Roerden, Chris.
Don’t Murder Your Mystery. Bella Rosa Books, 2006.
Don’t Sabotage Your Submission. Bella Rosa Books, 2008.
This month, I look at two editions of the same book.
Don’t Murder Your Mystery won the Agatha Award for best nonfiction book of 2006 and has been a finalist for the Macavity Award, the Anthony Award, and, under its new title,
Don't Sabotage Your Submission was a finalist for ForeWord Magazine’s Book of the Year award. Writing professors use these books in their classrooms. Award-winning authors swear by Ms. Roerden’s advice. Best-seller Charlaine Harris recommends them. With credentials and kudos like those, I almost don’t need to write a review at all.
Why the two titles?
Don’t Murder Your Mystery was written specifically for mystery authors, and its sample passages are drawn from mystery novels. Roerden broadened her focus when she updated the book; passages are now drawn from a variety of genres including mystery, romance, and thrillers. The changed focus demanded a new title. Because
Sabotage is essentially a new edition of
Murder, this review treats them as the same book.
The book is divided into ten “Parts," which are further divided into chapters. Part One covers the various players in the writing business—screeners (those who read your manuscript before it ever gets to an editor or agent), agents, publishers—and you, the writer. Roerden discusses motivations for each—what makes a screener stop reading, what forces drive the decisions of agents and editors, and why writers write. Part Two introduces the art of self-editing. The remaining eight Parts cover various categories of manuscript problems. Roerden explains how “First Offenders” like bad opening hooks and tension-killing prologues can strangle your story in it opening pages. “Killing Time” covers errors in pacing, and so on.

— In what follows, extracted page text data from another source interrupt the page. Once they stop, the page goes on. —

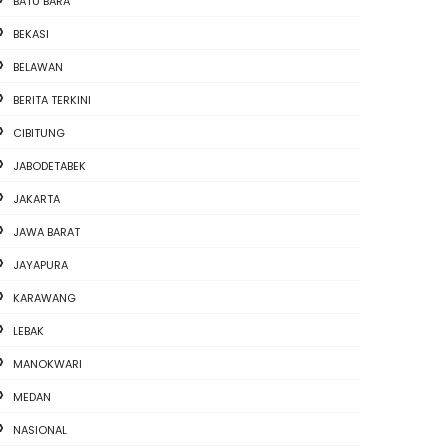
BATU BARA
BEKASI
BELAWAN
BERITA TERKINI
CIBITUNG
JABODETABEK
JAKARTA
JAWA BARAT
JAYAPURA
KARAWANG
LEBAK
MANOKWARI
MEDAN
NASIONAL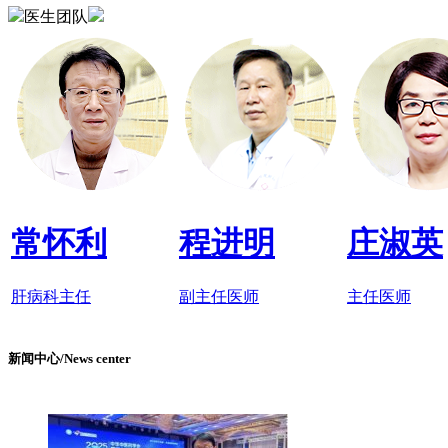
医生团队
常怀利
程进明
庄淑英
肝病科主任
副主任医师
主任医师
新闻中心/News center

In each chapter, Roerden provides a diagnosis of a specific problem and suggestions for how to correct it. Over 200 examples from published novels illustrate effective use of the techniques she teaches. To make the examples clearer, she frequently takes a good passage and makes it bad, then discusses exactly why her version is worse than the original.
I found the book to be incredibly painful to read. Not because Roerden’s writing is anything but readable, not because the examples are anything but illuminating, but because as I read each chapter, I discovered new reasons why agents reject my manuscript after a partial read. With the exception of the chapter on Prologues and the one on shifting point of view, there wasn’t a mistake that I hadn’t made. The good news, of course, is that all of these mistakes can be corrected and thanks to Chris Roerden, now I know how to do it.
Whether you have written a mystery, a romance, or some other genre, or a literary novel, Chris Roerden’s book can help you improve a lackluster manuscript into something that will catch the eye of agents and editors.